Musa Qurbanov

Personal information
- Date of birth: 9 November 1964 (age 61)
- Place of birth: Zaqatala, Azerbaijan SSR, Soviet Union
- Position: Forward

Senior career*
- Years: Team / Apps / (Gls)
- 1987: Kapaz
- 1988—1989: Göyazan / 39 / (12)
- 1989—1990: Neftchi / 15 / (0)
- 1990—1991: Kapaz / 9 / (0)
- 1991: Daşqın / 8 / (6)
- 1991—1992: Göyazan / 10 / (0)
- 1992—1993: Daşqın / 31 / (17)
- 1993—1996: Turan / 64 / (56)
- 1996: Kur-Nur / 8 / (4)
- 1996—1997: Neftchi / 15 / (8)
- 1997: Dinamo / 8 / (2)
- 1997—1998: Neftchi / 10 / (1)
- 1998—1999: Bakılı / 23 / (1)
- 1999—2000: ANS Pivani / 13 / (2)
- 2000—2001: Qarabağ / 8 / (1)
- 2003—2004: Dinamo / 4 / (0)

International career
- 1992-1993: Azerbaijan / 2 / (0)

= Musa Qurbanov =

Azerbaijani footballer (born 1964)

Musa Osman oğlu Qurbanov (born 9 November 1964) is an Azerbaijani former professional footballer who played as a forward.
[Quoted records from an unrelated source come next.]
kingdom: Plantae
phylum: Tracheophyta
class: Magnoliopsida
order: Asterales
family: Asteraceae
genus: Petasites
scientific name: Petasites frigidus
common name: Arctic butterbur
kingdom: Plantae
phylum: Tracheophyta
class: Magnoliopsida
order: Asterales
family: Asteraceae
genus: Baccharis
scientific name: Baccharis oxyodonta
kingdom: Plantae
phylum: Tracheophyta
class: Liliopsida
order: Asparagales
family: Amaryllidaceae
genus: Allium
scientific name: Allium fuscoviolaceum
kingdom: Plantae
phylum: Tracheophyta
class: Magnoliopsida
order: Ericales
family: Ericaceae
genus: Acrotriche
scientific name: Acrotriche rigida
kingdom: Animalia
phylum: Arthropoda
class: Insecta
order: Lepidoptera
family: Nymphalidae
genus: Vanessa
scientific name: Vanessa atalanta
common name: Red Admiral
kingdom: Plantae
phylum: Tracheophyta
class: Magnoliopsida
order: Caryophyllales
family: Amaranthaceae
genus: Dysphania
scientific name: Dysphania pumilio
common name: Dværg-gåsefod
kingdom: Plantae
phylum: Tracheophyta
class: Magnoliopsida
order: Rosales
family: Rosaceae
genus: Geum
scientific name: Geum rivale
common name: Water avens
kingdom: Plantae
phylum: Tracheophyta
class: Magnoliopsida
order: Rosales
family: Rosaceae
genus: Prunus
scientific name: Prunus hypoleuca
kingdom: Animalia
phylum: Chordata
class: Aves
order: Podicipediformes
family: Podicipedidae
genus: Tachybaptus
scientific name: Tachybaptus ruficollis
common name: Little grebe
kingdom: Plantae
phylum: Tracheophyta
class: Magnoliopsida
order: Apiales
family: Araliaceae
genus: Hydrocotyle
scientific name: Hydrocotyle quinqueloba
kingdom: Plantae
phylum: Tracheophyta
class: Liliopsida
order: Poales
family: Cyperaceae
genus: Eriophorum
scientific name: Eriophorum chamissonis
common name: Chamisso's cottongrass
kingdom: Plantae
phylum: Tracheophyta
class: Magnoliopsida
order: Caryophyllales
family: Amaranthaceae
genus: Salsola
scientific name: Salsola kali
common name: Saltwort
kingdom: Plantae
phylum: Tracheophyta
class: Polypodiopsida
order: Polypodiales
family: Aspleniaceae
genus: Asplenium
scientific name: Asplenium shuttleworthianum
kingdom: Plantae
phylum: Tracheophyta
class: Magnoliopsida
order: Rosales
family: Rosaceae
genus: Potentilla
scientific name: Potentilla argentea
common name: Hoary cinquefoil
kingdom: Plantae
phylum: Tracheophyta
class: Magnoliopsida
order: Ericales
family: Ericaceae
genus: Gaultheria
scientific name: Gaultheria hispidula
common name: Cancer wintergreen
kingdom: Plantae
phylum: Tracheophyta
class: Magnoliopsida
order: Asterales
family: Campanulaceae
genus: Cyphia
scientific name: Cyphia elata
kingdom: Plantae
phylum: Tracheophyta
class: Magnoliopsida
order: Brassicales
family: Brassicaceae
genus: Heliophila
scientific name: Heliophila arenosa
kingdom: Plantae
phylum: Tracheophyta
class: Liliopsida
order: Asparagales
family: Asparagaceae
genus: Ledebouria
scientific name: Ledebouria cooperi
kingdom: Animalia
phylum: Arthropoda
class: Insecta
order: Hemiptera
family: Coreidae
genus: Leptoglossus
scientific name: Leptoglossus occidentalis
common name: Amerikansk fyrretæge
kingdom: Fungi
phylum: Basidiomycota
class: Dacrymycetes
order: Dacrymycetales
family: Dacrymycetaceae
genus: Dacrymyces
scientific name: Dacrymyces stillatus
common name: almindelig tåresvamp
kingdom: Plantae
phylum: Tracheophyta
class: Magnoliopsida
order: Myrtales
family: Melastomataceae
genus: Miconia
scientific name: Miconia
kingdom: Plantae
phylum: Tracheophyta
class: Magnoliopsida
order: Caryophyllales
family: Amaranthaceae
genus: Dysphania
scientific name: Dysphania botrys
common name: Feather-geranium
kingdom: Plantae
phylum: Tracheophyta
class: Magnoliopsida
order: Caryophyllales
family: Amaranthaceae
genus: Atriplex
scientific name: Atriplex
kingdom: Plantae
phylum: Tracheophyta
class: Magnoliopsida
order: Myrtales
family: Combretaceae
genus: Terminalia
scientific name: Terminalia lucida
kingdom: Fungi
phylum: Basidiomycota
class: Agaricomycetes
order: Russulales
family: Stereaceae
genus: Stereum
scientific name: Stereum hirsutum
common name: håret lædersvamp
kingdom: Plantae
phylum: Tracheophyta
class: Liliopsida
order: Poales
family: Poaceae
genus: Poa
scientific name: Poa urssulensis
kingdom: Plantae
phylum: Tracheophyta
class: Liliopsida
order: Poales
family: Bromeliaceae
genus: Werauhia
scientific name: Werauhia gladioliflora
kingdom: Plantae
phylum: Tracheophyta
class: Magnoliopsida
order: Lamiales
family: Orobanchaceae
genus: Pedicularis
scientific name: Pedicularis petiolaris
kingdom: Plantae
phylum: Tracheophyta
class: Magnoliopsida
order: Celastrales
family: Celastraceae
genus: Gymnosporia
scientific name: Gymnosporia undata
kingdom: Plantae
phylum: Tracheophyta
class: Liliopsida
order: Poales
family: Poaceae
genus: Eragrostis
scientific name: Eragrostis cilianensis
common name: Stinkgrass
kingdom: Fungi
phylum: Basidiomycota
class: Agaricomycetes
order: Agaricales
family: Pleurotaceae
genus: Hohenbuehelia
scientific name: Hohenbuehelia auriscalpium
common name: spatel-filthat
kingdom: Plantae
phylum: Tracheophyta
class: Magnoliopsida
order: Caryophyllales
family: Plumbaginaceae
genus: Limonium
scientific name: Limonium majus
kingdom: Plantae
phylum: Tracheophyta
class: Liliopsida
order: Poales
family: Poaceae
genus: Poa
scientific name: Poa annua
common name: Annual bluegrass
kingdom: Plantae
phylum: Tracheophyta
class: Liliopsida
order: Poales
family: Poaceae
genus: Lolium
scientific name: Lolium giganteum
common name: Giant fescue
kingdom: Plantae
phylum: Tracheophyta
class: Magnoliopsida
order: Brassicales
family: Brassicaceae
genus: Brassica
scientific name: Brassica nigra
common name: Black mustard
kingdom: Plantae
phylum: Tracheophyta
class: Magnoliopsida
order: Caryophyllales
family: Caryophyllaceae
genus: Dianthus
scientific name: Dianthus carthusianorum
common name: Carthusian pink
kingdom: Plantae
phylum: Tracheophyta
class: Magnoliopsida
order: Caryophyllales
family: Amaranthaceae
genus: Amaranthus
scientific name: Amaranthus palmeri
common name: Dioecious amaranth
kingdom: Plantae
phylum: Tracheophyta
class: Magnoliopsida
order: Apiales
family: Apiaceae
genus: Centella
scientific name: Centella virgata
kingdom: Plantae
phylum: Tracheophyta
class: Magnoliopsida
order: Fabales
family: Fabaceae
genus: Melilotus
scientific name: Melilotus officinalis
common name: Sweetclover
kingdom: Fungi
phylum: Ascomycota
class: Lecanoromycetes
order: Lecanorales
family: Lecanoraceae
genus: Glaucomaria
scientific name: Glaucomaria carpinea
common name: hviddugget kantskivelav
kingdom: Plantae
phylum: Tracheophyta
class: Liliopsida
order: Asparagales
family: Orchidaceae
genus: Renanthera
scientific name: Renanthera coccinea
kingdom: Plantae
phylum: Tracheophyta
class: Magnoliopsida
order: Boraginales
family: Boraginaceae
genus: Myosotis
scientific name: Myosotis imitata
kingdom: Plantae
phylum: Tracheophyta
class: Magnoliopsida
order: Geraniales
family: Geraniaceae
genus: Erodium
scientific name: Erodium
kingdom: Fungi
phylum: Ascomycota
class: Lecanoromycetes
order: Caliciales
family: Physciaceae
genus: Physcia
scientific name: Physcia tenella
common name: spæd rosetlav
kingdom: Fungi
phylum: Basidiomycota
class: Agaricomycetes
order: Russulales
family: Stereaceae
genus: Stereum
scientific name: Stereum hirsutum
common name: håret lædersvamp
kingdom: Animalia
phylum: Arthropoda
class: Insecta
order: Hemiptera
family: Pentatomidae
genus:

He is the all time topscorer of the Azerbaijan Premier League. He obtained two caps for the national team in 1992–1993.

==Career statistics==
===International===

Azerbaijan
| Year | Apps | Goals |
| 1992 | 1 | 0 |
| 1993 | 1 | 0 |
| Total | 2 | 0 |

==Honours==
===Individual===
- Azerbaijan Premier League Top Scorer (1): 1993–94

==Personal life==
Musa is the brother of Azerbaijani football manager and former footballer Qurban Qurbanov.